In closing, as the principal of a small, boutique executive search firm, I am compelled to offer an additional observation on the issues that I hope will warrant consideration by foundation executives interested in the issues.  Often larger foundations and nonprofits feel compelled to hire only very large search firms to conduct their key talent searches.  Perhaps they feel that such partnerships help to secure more quality candidates or that the hiring decisions resulting from the recommendations they receive from large search firms will better inoculate them from public criticism related to their selections.  There is some merit to these sorts of considerations but also a danger in standardizing them to the extent that smaller, more specialized and minority-owned firms like mine are structurally excluded from playing a larger role in facilitating philanthropic sector diversity.

I would argue that assuming that a bigger search firm is necessarily a better one is a mistake.  For a variety of reasons, successful diversity appointments tend to be more difficult to secure than traditional hires.  As my earlier observations here indicate, diversity recruitment typically takes more targeted networking and a more sustained investment of time and energy than a more conventional search process requires.  Diversity recruitment requires more knowledge about and access to talent pools falling outside the usual band of suspects.  It depends more on trusting relationships that are difficult to create overnight.  It requires more established search professionals to walk on less familiar and less heavily traveled roads to secure the talent clients seek.

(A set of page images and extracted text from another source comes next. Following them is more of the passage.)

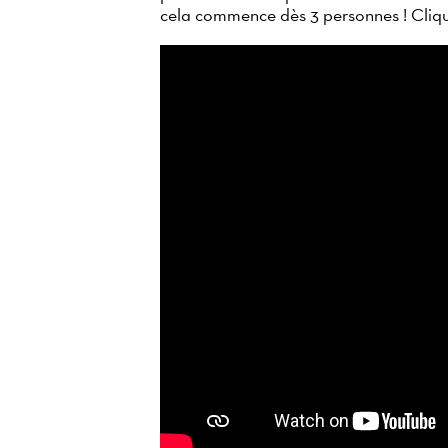
cela commence dès 3 personnes ! Clique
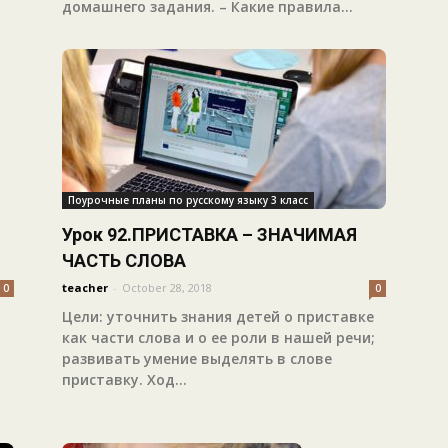
домашнего задания. – Какие правила...
Поурочные планы по русскому языку 3 класс
Урок 92.ПРИСТАВКА – ЗНАЧИМАЯ
ЧАСТЬ СЛОВА
teacher
-
October 28, 2018
0
0
Цели: уточнить знания детей о приставке
как части слова и о ее роли в нашей речи;
развивать умение выделять в слове
приставку. Ход...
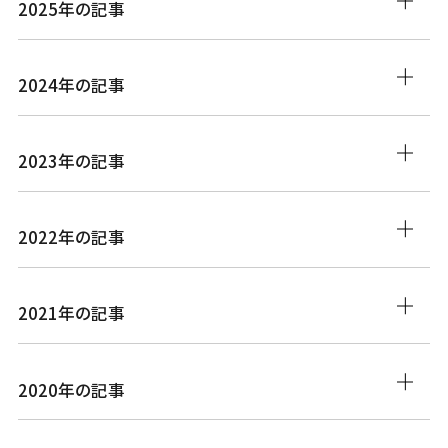
2025年の記事
2024年の記事
2023年の記事
2022年の記事
2021年の記事
2020年の記事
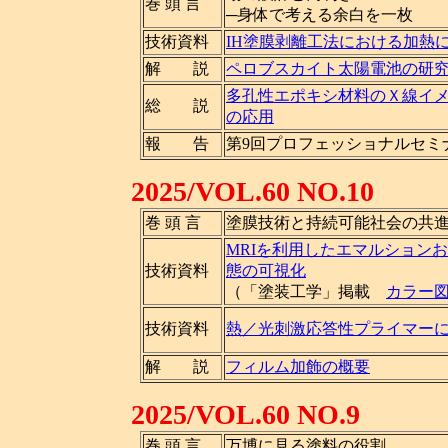
巻 頭 言
─身体で考える余白を一枚
技術資料
IH塗膜剥離工法における加熱
解 説
ペロブスカイト太陽電池の研
多孔性エポキシ材料のＸ線イ
総 説
の応用
報 告
第9回プロフェッショナルセミ
2025/VOL.60 NO.10
巻 頭 言
塗膜技術と持続可能社会の共
MRIを利用したエマルション
技術資料
態の可視化
（「塗装工学」掲載
カラー
技術資料
熱／光刺激応答性プライマー
解 説
フィルム加飾の概要
2025/VOL.60 NO.9
巻 頭 言
万博に見る塗料の役割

Often, it is only smaller scale search entities with deep-rooted histories in diverse communities that are positioned to identify and attract successful diversity candidates for philanthropic sector leadership positions.  It is very important then for foundation leaders committed to increased diversity to avoid assuming that only large and more established search firms are suited to help them in this work.  Indeed, there are many smaller and more nimble firms serving the independent sector that specialize primarily in diversity recruitment.  The foundation community would do well to work more strategically with this segment of the executive search community in order to achieve more diverse organizations.


1. Lauren I. Gumbs is founder and senior partner of Gumbs & Partners, a New York City-based firm specializing in executive search services to private grantmaking organizations and nonprofit institutions. Her recent clients have included The Ford Foundation, The Atlantic Philanthropies, and the Arcus Foundation. Prior to founding Gumbs & Partners in 1998, Gumbs worked on the professional staffs of the Sara Lee Foundation, where she was deputy director, and Merrill Lynch Philanthropic Programs, where she served as assistant vice president.

2. For example, important reports produced in 2007 and 2008 by foundation watchdog groups like the Greenlining Institute of Berkeley, CA (www.greenlining.org) and the Washington, DC-based National Committee for Responsive Philanthropy (www.ncrp.org) underscore these points, providing data to substantiate their claims.  While these organizations’ reports have drawn criticism from many organized philanthropy leaders, even the highly respected Foundation Center (www.foundationcenter.org) has recently produced its own findings showing only slightly better foundation performance on the issues in recent years.